**Task item:** Which lines have the string "kiểm"? Copy all of them from the entries below.

**Available data:**
*** Block opens ***
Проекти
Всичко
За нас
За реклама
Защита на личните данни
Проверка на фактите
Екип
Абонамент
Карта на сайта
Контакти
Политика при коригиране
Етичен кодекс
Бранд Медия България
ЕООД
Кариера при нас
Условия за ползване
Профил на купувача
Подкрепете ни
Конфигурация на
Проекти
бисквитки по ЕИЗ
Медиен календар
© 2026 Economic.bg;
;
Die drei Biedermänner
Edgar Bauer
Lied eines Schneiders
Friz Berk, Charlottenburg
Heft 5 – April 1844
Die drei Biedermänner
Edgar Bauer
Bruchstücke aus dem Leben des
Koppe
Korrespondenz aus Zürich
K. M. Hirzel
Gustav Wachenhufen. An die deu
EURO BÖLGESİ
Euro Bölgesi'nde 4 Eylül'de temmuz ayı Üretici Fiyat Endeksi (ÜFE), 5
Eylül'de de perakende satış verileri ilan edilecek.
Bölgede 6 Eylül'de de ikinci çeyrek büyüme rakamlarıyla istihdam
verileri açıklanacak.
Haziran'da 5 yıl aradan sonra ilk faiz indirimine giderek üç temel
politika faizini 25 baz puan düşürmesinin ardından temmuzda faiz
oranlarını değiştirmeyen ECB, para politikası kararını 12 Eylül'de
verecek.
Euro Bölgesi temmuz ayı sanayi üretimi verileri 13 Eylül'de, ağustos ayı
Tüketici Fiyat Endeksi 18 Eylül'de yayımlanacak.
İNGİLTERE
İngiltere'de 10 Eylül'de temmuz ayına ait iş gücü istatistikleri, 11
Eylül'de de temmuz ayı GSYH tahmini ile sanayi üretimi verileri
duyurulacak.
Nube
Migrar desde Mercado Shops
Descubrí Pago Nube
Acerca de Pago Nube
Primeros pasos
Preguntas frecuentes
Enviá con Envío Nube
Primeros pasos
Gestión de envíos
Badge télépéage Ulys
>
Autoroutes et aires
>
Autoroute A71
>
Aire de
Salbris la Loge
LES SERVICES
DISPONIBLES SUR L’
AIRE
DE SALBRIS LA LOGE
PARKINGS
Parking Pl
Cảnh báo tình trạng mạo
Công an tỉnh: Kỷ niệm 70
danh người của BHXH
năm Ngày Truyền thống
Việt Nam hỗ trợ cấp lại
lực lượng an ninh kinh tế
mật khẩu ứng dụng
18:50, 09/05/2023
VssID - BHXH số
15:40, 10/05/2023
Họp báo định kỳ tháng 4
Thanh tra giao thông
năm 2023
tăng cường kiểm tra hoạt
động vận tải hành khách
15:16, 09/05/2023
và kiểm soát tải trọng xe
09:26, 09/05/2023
*** Block closes ***
**Response below:**
tăng cường kiểm tra hoạt
và kiểm soát tải trọng xe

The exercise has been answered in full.